In the summer of 2021, Mehrotra lived in Iceland as part of the Program in Grand Strategy, studying the country’s 2010 constitutional reform process, which used citizen-drafters instead of politicians.

For her dual-major thesis she is using natural language models to analyze Icelandic political discourse around the constitution.

She is interested in Ireland’s “We the Citizens” project, which involved three Citizens Assemblies that led to change on same-sex marriage and abortion.

Mehrotra wants to see what America can learn from Ireland. She’s also eager to use her coding skills for democracy reform.

Living in Dublin, considered by some as the technology capital of Europe, will allow her to explore the burgeoning field of e-democracy, according to the press release.

Mehrotra will study Political Communication at Dublin City University.

Neelesh Mupparapu, a resident of Reisterstown, Maryland, is a recent graduate from the University of Maryland, College Park, where he studied Biomedical Engineering.

Mupparapu is a Banneker/Key Scholarship recipient interested in pursuing medicine with an emphasis on equity and social advocacy.

Through Gemstone, he and his team conducted a research thesis on using deep learning and artificial intelligence to improve diagnosis of mental disorders, and bioethics research to discern racial inequities, for which they won the outstanding thesis award.

He is currently pursuing a post-baccalaureate program at NIH/NIA to extend his Bioengineering undergraduate honors thesis.

His interests include studying neglected, rare disorders as well as cardiovascular disease.  Mupparapu won multiple awards for his work developing low-cost medical devices, including a neonatal glucose fiber-optic biosensor, which he presented at the Intel-Regeneron International Fair.

He is also a co-founder of the Brain Exercise initiative chapter at UMD and organized a volunteer program with Maryland Senior Citizen Homes.

Mupparapu will study for a Masters in Public Health at University College Cork.

Zoha Siddiqui, a resident of McLean, Virginia, is a senior at William & Mary, where she studies International Relations and Transitional Justice, the process by which states redress mass violence.

She became interested in the 1947 partition between India and Pakistan and how witnesses to partition, including her own grandparents and great grandparents, dealt with the grief, trauma, and tumult of that time.

She is interested in the Good Friday Agreement that was signed with the involvement of George Mitchell, and succeeded in ending decades of sectarian violence in Ireland, but left questions of criminal justice for human rights violations committed during the Troubles unaddressed.

As Co-Director of the Exodus Project, Siddiqui studied challenges faced by vulnerable groups in displacement crises.
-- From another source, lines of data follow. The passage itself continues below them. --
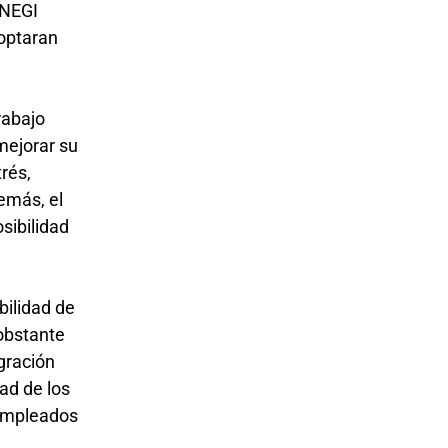
INEGI
 optaran
rabajo
mejorar su
trés,
demás, el
sibilidad
bilidad de
obstante
gración
ad de los
 empleados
Her work resulted in policy recommendations presented to USAID and other organizations to improve the quality of life for Venezuelan migrant communities in Colombia.

She is also the Co-Founder and Co-Director of HER, a non-profit organization, that has led to the creation of 13 libraries in  rural and urban areas of Pakistan and Morocco.

Siddiqui has co-authored several articles, including for Foreign Policy, on the role of international justice institutions in the ongoing war in Ukraine.

Siddiqui will study Conflict Transformation and Social Justice at Queen’s University Belfast.